### What you should do
Continue the forum post below on how HUMAnN3 uses MetaPhlAn results to stratify functional profiles by taxon, starting after its last sentence.

### Excerpt
-- -- --
Part of this topic arises from the base question: how does taxonomic stratification using metaphlan’s results work for Humann3?
Using metaphlan to stratify the functional profiles is mentioned in the user manual (GitHub - biobakery/humann: HUMAnN is the next generation of HUMAnN 1.0 (HMP Unified Metabolic Analysis Network).), and stratified results are described both in the manual and in the tutorial (humann3 · biobakery/biobakery Wiki · GitHub). However, how this works in theory/practice is much harder to discover.
I ask because each Uniref90 entry already has taxonomic information assigned, for its representative and the other members of the cluster. I don’t quite understand why this information is not used, and/or why/how stratification with metaphlan results are used instead.
This leads to the phenomenon that, for every stratified function, there are at least two sets of taxonomic information - one from uniref and one from metaphlan. This leads then to potential discrepancies, which exist. For example, I looked for the first instance of Escherichia and found UniRef90_A0A011NDA1|g__Escherichia.s__Escherichia_coli. The uniref90 ID is associated with an organism from a different order (https://www.uniprot.org/uniref/UniRef90_A0A011NDA1; UniProt) than metaphlan’s stratum (UniProt). I assume metaphlan’s strata is less correct, but the taxonomic information for the uniref90 id is not readily available from default outputs. It is further unclear how this discrepancy affect the results when converting the uniref90 ids to something more tractable.
-- -- --
### Material supplied
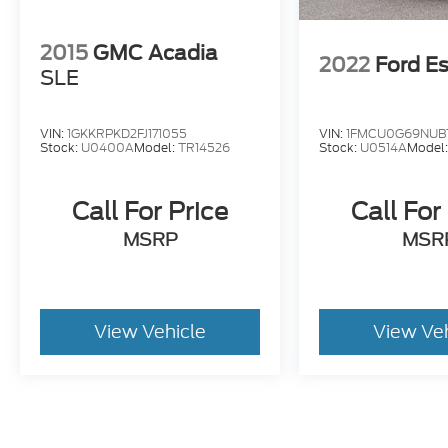
2015
GMC Acadia
2022
Ford E
SLE
VIN:
1GKKRPKD2FJ171055
VIN:
1FMCU0G69NUB
Stock:
U0400A
Model:
TR14526
Stock:
U0514A
Model
Call For Price
Call For
MSRP
MSR
View Vehicle
View Ve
-- -- --
### Result below
There’s some confusion here about MetaPhlAn’s role in the process: MetaPhlAn is being used to decide which functionally annotated pangenomes to align against in the second tier of HUMAnN’s search. For example, if MetaPhlAn found Species X, then we’d include the Species X pangenome in the next level of the search. The Species X pangenome includes genes annotated with UniRef IDs. So, for example, if the Species X pangenome includes UniRef90_ABC, you might see a row like:
UniRef90_ABC|s__Species_X
In your gene families output. In that case, the “Species X” taxonomy is coming from the fact that the gene was found in the Species X pangenome, not from MetaPhlAn per se.
As for the UniRef90 taxonomy, recall that UniRef90s are protein clusters: representing multiple sequences with 90% amino acid identity and 80% coverage of a seed sequence. One such sequence, ABC, was chosen to represent the cluster based on its annotation, and provides the ID for the family (UniRef90_ABC in this case). ABC itself might not derive from Species X, but some other member of the UniRef90_ABC cluster ought to. That said, in practice, the majority of UniRef90s are species-specific.
Ah, right, I do recall learning how metaphlan is leveraged before (and even described it elsewhere), but i could not easily find it again (so largely user-error, sorry!). However, I am not sure that this is clear, given that the “g__Escherichia.s__Escherichia_coli” is a prototypical metaphlan result while UniRef90_A0A011NDA1 is a prototypical humann result. Would you mind sharing a link to the documetnation so I don’t forget it (again) and post about not understanding it (again)?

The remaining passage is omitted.